Le quadriréacteur vire sur l'aile, évite les lignes à haute tension et se pose lourdement sur une portion de route, en plein désert rebelle, dans le djebel Nefoussa au sud-ouest de Tripoli.
Depuis trois semaines, la rébellion libyenne a ouvert, en improvisant un aérodrome sur une voie rectiligne près du village d'Al Ruhaybat, une ligne régulière, une à deux fois par jour, entre sa capitale Benghazi (est) et la montagne depuis laquelle les insurgés menacent chaque jour davantage Tripoli.
Le jet BAe 146-300 de 112 places, frappé sur l'empenage des lettres "Air Libya", bénéficie d'une autorisation de vol des forces de l'Otan, qui appliquent une interdiction de décoller à tous les appareils du colonel Kadhafi, après en avoir détruit la plupart.
Sadek Dehan, 55 ans, est l'un des premiers à descendre l'échelle de coupée rudimentaire, apportée par un pick-up rebelle."Nous avons volé dans le ciel d'un pays libre", dit-il."C'est une sensation magnifique ! Kadhafi ne pourra plus jamais voler dans ce ciel, il est comme un rat, comme un serpent collé au sol".
"Ici, dans le djebel Nefoussa, le ciel nous appartient.Dans tout le pays, les cieux sont à nous.C'est un sentiment merveilleux.Je viens de Benghazi pour prendre des nouvelles de mes trois fils, qui se battent dans la région.Je ne sais pas s'ils sont toujours vivants...Mais je sais que la liberté est au bout".

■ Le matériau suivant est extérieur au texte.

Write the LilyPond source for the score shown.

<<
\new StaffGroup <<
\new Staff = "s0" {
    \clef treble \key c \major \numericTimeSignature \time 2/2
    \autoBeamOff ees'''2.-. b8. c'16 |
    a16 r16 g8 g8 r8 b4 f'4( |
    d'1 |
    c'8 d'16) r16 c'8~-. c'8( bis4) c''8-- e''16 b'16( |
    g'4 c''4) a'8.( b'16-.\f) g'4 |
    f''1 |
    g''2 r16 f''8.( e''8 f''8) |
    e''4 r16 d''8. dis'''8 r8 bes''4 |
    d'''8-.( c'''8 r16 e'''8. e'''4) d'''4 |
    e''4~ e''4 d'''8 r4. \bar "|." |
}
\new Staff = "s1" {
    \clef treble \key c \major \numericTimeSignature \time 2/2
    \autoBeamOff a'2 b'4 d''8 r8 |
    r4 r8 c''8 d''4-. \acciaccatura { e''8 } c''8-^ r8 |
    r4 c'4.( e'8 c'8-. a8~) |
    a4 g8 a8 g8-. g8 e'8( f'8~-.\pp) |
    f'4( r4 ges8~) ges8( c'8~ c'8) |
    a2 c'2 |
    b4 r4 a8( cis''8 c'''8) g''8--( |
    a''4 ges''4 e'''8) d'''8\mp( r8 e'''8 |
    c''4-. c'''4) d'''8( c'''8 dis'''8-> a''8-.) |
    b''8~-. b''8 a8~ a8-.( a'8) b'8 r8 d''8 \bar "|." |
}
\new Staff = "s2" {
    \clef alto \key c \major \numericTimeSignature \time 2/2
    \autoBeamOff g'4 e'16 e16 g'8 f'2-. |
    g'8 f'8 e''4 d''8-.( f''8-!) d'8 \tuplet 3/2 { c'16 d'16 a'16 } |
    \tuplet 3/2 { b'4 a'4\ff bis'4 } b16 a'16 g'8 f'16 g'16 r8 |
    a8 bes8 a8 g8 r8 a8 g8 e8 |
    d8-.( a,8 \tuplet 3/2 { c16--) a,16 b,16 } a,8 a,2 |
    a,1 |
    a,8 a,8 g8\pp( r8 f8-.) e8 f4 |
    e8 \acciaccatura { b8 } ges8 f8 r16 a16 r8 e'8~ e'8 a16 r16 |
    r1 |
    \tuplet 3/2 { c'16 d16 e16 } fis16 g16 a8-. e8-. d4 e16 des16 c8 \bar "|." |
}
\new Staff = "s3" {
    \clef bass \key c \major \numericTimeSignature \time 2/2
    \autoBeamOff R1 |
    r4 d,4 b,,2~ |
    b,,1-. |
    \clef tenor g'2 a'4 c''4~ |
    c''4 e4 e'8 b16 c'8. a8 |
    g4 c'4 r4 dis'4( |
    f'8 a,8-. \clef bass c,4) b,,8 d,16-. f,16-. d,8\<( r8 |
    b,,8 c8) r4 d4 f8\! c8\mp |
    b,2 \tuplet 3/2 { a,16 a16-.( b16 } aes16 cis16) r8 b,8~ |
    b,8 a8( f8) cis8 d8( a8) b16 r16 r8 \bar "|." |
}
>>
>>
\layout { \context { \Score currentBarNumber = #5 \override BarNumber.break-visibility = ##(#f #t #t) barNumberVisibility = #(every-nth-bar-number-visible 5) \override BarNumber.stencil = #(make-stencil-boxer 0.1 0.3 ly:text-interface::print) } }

De grandes flèches jaunes ont été peintes sur la chaussée, des bandes blanches marquent les points d'atterrissage.Une quarantaine de traces de pneus d'avions témoignent d'autant d'arrivées de l'appareil, depuis le début de juillet.Une manche à air bricolée flotte au vent.
Un petit panneau de bois symbolise cet aéroport, le plus récent et l'un des plus sommaires du monde: "Aéroport d'Al Ruhaybat - Djebel Nefoussa - Bienvenue", en arabe, anglais et amazigh (berbère).Le seul équipement est une cabane de chantier ouverte au vent du désert.
Pour le pilote, qui refuse de révéler son identité, ce n'est certes pas un atterrissage facile, à cause notamment des lignes électriques toutes proches, "mais j'ai l'habitude.Il faut redresser au dernier moment", dit-il."J'ai piloté cet appareil pendant des années, pour les compagnies pétrolières dans le pays".Il sourit: "Je sais me poser n'importe où".
Quelques dizaines de personnes descendent et récupèrent leurs bagages.Une centaine d'autres -tous des hommes à part trois femmes, tenues à l'écart- attendent d'embarquer.
Avant qu'elles puissent le faire, les combattants déchargent dans des pick-up et des camions plateaux de lourdes caisses de munitions: balles, grenades à mains, roquettes.Les soldats sont plus nerveux, éloignent les journalistes.
Plus d'une heure avant l'atterrissage, les hommes du commandant Saad (il ne donne que son prénom) ont sécurisé les abords, se préparant à couper la circulation."Ce n'est pas régulier, nous sommes prévenus juste avant", dit-il."Les avions viennent de Benghazi, mais aussi d'autres endroits, je ne sais pas.C'est secret".
Pour des atterrissages de nuit, d'appareils voulant évoluer sans témoins, un système sommaire de balisage de la piste a été mis en place: des lampes à haute intensité, fixées sur des pieux en bois peints en jaune et alimentés par de longs câbles électriques.
Tous les passagers interrogés par l'AFP assurent n'avoir pas payé leur passage: selon eux, il faut pour avoir une place en faire la demande au comité des affaires civiles de sa ville et avoir une bonne raison pour faire le voyage.C'est alors gratuit.Sadek Dehan assure avoir contacté directement le bureau d'Air Libya, à l'aéroport de Benghazi, deux jours avant son vol.